── SELECTED PASSAGE
Kansas City’s urban core needs better access to fresh food to battle diabetes
More grocery stores are slowly opening in urban areas of Kansas City, Kan., and Kansas City, providing fresh-food options to people who have been underserved for years.
They include a Sunfresh Market that opened in 2008 on the 18th Street Expressway in the Prescott Plaza, hailed as the first new grocery in Kansas City, Kan., in 30 years. And an Aldi opened in 2014 at 39th Street and Prospect Avenue in Kansas City.
These are positive developments, especially in light of a new report from the Union of Concerned Scientists that focused on the important correlation between the “proximity to healthy food retailers and lower rates of diabetes.”
The report — “The Devastating Consequences of Unequal Food Access: The Role of Race and Income in Diabetes” — made these excellent points:
“Race and socioeconomic status are highly correlated with access to affordable healthy food in this country. Even if lower-income individuals have physical access to healthy food, they may not have economic access — that is, they may not be able to afford healthy food.”
────
── DATA
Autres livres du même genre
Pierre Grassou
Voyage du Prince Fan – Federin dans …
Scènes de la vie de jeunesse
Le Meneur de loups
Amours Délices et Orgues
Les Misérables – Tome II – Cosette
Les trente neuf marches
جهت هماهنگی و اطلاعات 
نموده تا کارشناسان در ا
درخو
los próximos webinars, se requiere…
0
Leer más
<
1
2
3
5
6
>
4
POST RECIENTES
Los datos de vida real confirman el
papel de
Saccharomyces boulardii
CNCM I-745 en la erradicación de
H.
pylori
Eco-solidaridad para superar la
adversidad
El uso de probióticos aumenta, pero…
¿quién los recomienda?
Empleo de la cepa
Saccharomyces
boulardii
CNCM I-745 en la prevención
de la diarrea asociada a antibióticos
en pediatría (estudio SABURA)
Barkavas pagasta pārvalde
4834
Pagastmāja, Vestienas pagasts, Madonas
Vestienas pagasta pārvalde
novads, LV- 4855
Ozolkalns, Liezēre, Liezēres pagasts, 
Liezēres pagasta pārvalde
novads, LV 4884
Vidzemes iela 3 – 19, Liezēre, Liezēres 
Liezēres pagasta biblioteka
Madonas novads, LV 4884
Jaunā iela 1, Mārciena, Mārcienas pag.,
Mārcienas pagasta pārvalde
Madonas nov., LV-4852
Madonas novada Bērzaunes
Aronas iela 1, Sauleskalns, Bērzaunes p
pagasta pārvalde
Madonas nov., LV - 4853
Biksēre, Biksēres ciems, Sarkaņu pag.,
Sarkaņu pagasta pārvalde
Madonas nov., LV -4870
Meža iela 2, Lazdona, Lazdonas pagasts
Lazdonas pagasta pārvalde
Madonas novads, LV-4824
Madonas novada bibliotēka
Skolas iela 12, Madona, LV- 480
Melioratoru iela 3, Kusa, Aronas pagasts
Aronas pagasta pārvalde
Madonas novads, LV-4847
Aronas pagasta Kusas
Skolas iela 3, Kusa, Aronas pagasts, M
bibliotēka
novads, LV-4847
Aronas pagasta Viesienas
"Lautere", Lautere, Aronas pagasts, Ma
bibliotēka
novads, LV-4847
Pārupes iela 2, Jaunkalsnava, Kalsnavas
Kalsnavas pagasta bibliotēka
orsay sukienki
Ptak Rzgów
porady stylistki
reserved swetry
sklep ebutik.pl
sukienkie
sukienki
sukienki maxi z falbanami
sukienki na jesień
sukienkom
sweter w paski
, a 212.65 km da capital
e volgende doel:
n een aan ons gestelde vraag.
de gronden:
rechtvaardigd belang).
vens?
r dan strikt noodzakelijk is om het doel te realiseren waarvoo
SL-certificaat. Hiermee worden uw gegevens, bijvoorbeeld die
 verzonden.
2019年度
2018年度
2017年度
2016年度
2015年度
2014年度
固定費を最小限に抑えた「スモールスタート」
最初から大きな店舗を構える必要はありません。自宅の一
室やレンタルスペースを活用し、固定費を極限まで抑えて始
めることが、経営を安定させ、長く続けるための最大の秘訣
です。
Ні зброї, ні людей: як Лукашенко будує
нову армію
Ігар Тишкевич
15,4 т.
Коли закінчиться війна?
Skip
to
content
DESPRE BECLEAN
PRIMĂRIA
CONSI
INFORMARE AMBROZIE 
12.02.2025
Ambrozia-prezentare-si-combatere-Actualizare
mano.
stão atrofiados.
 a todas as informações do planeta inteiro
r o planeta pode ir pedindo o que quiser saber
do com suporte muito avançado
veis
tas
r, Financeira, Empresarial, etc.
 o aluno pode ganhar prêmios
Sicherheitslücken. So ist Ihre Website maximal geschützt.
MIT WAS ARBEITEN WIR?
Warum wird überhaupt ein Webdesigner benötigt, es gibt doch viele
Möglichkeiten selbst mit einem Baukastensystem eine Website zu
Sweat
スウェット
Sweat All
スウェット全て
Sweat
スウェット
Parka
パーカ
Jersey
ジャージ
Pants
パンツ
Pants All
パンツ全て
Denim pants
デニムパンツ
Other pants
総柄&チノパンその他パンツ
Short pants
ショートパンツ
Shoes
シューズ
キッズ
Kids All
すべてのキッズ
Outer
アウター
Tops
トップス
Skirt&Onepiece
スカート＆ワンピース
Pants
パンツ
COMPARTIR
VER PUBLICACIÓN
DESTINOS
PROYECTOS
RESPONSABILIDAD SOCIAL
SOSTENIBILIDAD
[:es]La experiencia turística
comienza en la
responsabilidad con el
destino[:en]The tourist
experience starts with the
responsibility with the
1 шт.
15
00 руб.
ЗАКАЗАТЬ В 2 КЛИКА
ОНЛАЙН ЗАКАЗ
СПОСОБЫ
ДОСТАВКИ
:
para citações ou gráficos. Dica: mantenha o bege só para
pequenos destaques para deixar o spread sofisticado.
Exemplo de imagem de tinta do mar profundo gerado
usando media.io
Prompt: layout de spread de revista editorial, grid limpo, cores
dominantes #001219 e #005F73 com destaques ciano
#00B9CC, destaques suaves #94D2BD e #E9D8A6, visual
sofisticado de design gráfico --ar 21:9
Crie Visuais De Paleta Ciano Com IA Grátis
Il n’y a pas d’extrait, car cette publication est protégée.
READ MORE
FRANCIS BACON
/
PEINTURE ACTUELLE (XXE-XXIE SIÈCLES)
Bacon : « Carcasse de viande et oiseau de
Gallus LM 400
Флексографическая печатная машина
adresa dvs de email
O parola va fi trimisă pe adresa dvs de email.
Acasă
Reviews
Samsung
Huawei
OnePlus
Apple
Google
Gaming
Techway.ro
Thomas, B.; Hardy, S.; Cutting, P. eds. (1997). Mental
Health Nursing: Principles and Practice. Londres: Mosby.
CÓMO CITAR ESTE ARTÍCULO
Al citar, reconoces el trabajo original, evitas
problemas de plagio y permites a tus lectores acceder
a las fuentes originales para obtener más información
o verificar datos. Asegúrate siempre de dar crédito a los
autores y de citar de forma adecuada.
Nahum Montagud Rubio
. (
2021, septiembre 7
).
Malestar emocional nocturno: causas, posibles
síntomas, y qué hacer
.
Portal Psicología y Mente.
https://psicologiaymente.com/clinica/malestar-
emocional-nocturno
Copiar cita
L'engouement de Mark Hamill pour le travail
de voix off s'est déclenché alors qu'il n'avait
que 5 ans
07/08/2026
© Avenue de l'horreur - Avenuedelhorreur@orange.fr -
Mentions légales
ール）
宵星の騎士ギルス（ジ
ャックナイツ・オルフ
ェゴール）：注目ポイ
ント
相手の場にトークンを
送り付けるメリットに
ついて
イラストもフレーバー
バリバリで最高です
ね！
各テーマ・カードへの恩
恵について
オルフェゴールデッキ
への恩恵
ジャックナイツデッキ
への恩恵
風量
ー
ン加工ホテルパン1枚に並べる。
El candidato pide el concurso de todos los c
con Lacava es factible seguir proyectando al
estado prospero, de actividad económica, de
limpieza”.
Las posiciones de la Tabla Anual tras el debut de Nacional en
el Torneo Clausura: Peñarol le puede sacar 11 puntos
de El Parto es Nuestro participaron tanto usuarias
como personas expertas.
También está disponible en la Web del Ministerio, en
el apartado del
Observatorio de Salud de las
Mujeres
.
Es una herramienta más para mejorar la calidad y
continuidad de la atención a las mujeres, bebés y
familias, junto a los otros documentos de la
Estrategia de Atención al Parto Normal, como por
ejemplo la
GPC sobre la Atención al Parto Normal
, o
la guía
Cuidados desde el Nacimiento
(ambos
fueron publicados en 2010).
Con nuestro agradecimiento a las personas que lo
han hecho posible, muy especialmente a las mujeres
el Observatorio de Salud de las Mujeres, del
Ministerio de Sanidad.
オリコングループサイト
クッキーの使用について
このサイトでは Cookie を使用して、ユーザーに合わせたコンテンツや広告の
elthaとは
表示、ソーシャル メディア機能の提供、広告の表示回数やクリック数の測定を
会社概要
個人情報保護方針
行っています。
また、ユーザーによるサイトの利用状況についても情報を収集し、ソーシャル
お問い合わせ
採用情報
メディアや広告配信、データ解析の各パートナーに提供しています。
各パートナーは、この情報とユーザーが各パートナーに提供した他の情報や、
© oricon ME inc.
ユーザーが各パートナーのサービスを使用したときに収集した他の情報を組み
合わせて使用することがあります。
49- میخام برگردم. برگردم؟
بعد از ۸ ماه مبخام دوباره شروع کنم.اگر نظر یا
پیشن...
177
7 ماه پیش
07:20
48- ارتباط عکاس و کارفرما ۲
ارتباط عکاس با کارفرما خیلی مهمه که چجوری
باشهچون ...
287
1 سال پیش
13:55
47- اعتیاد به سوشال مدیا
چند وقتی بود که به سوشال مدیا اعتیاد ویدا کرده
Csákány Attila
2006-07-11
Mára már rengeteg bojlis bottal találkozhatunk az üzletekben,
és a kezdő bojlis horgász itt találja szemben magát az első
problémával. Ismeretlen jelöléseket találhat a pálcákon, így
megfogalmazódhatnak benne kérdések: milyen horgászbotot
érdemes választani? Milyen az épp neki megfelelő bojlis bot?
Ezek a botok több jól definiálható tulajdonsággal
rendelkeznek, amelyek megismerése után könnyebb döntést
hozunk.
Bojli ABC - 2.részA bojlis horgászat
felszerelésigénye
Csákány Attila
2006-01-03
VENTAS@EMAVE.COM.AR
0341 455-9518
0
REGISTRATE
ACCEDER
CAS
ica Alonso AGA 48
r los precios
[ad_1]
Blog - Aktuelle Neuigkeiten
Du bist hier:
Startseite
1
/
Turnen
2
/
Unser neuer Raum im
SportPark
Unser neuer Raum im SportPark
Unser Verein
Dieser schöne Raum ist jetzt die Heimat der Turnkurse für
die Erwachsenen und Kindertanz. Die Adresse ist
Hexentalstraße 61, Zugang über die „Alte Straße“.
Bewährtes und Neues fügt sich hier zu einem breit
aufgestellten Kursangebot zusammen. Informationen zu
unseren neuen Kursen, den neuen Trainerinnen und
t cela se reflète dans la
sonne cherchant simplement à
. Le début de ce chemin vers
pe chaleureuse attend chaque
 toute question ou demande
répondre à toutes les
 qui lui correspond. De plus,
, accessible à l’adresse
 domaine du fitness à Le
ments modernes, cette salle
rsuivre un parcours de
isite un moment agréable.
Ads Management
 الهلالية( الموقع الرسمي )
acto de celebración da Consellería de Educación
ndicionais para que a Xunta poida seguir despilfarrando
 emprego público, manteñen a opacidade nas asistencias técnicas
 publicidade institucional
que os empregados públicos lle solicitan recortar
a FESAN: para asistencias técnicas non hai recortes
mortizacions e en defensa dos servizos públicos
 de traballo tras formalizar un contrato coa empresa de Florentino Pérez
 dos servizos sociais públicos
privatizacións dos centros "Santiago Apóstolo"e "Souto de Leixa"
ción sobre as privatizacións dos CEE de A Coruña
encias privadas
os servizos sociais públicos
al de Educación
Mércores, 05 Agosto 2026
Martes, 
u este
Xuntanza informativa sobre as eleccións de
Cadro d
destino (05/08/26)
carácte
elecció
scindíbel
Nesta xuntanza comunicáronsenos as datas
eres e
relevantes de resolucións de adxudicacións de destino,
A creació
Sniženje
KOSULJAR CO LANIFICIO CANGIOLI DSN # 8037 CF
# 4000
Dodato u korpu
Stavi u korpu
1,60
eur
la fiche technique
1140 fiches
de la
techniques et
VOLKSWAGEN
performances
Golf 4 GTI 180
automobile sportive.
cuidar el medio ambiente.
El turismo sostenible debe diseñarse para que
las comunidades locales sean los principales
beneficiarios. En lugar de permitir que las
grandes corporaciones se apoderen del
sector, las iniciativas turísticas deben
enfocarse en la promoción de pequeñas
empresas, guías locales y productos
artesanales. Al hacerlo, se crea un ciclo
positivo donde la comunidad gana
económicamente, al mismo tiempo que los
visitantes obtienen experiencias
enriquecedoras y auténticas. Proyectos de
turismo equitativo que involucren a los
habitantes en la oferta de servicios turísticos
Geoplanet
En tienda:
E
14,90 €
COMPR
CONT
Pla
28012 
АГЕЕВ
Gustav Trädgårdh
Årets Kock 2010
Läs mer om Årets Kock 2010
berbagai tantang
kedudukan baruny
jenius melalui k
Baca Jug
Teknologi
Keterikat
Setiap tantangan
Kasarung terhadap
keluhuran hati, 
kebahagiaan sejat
────
--- REQUIRED ACTIONS ---
1) In the text on food access in Kansas City, rewrite the passage from "Kansas City’s urban" up to and including "underserved for years.", changing "grocery stores" to "supermarkets".
2) Go on with the text on food access in Kansas City from the point where it stops.
You can set the material aside; it plays no part in what comes next.

--- RESULTS FOR EACH TASK ---
1)
Kansas City’s urban core needs better access to fresh food to battle diabetes
More supermarkets are slowly opening in urban areas of Kansas City, Kan., and Kansas City, providing fresh-food options to people who have been underserved for years.

2)
It matters when people develop diabetes, which has turned into a serious public health problem. Diabetes rates in the last 30 years in the U.S. have nearly quadrupled. Nearly 30 million people have diabetes, and about 90 to 95 percent of those cases are type 2 diabetes, which is diet related and preventable.
But it’s difficult to prevent if so-called food deserts in urban communities deny access to a healthy diet. It’s hardly an accident that people of color have a higher prevalence of diabetes.
Kansas City Health Director Rex Archer notes that there is a 13-year difference in the life expectancy of people on the city’s East Side, where it’s shortest, vs. along State Line Road and in the Northland, where it’s longest.
The median family income in the East Side ZIP codes, which are 83.6 percent minority, is $30,470. But it’s $97,000 in the longer life expectancy ZIP codes, which are only 16 percent minority.
“There is a stark difference in full-service grocery stores in those two different areas of the city,” Archer said.
The Centers for Disease Control and Prevention estimates that 13.2 percent of African-Americans and 12.9 percent of Latinos have diabetes, compared with 7.6 percent of whites.
Under the current trends, a third of the U.S. population could have diabetes by 2050 — 30 percent African-Americans and 50 percent Hispanic.
It’s nothing to take lightly. The disease is the seventh-leading cause of death in America. Untreated or poorly managed, it can result in kidney damage, blindness, poor circulation, lower limb amputation, stroke and other cardiovascular diseases.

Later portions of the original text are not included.